• ARTICLE:
◆ ◆ ◆ ◆

Averaging is NOT a simple calculation - each measurement you're averaging brings new information to the table, and so averaging them together increases precision. That's the point of averaging.
As for your example, it's kind of unfortunate as well. You CAN increase resolution by taking multiple images that are related in specific ways and performing calculations to combine them into a single, higher resolution image. It's called super resolution, and is possibly most commonly used in light microscopy. You can also increase the resolution and other characteristics of specially sampled images by adding information about their sparsity. This is called compressed sensing.
You started this thread by criticizing scientists for doing something correctly, when you apparently don't even know the basics of the field. Then you brushed off the gentle suggestion that you might be wrong as "a semantic argument." May I suggest that the actual issues are a little more involved than the application of a rule of thumb taught to sixteen year olds?
I'm sorry, from your first post I thought you were an interested layman who had a few common misconceptions. From your second post it seems you're more of the anti-intellectual and doesn't want to hear anything contrary bent.
To be clear, your first post was flat out erroneous. Not semantically challenged, or debatable. Wrong. If you're interested I can explain to you why it is wrong, or you can continue thinking your smarter than those idiot scientists who average two numbers together and end up with a more precise one.
And please stop using the word specificity. You have no idea what it means.
Okay, it may not be exactly a myth. We can't tell. I strongly suspect there is actually a negative publication bias.

◆ ◆ ◆ ◆

• COLLECTED MATERIAL:
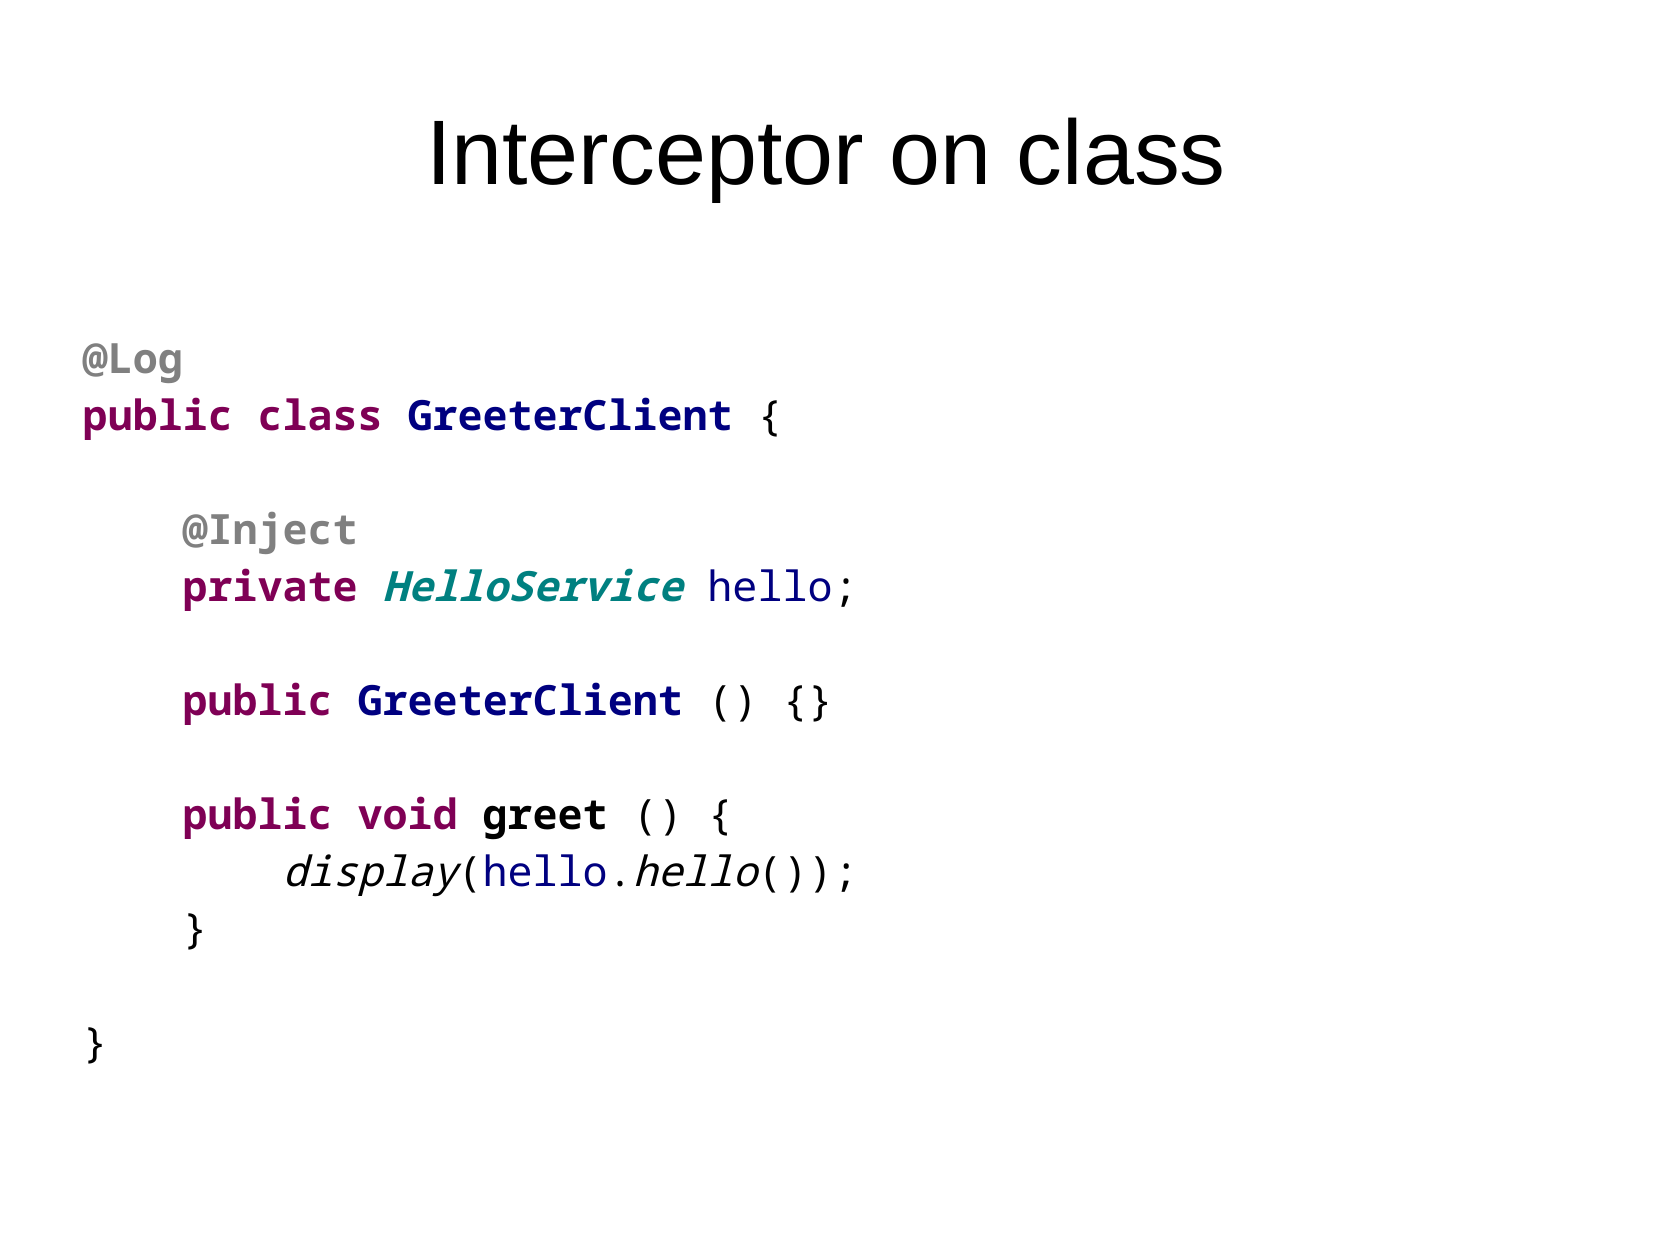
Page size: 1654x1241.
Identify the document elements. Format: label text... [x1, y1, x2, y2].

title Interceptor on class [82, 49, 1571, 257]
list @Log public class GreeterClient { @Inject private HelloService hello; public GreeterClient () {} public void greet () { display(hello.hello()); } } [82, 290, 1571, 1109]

◆ ◆ ◆ ◆

• REQUIRED TASKS:
1 > Shorten the paragraph in the post on averaging and precision that begins "As for your example" into a list that keeps its main facts.
2 > Carry on the post about averaging and precision, picking up after its final sentence.

• RESULTS BY TASK:
1 >
- The example is unfortunate, because resolution can in fact be increased.
- Super resolution combines multiple images that are related in specific ways into a single higher-resolution image through calculation. It is possibly most common in light microscopy.
- Compressed sensing adds information about sparsity to improve the resolution and other characteristics of specially sampled images.

2 >
What most people think are "negative" results are actually inconclusive. A non-significant p-value is NOT a negative result. That misunderstanding is very widespread, and leads to lots of high level mistakes. Half of the neuroscience papers published in top journals including Nature the last two years that could make a mistake based on that fallacy, did. And neuroscience didn't seem to be particularly worse than most other fields.
A non-significant p-value is just that - not significant. Inconclusive. Getting an actual negative result is considerably more work than getting a positive one. You need to figure out what the minimum effect size you're interested in is (you should do that for positive results too, but almost everyone just uses zero for that) and show that your confidence intervals do not include it. As Ionnadis points out, you really should consider the power of your study as well (also for positive results), and take a stab at estimating the priors too.
If you go and do all that, and also do a quality experiment, in my experience you actually have a pretty good chance of getting published, because a) it's clear to the reviewers you've done a really thorough job (any idiot can run some data through a t-test and get a p-value, negative results are harder) and to show a negative result your study is probably much higher powered than a positive result one, meaning an impressively big p-value.
The problem is not that there's a positive publication bias, it's that most scientists don't know how to show negative results so there are very few negative papers around.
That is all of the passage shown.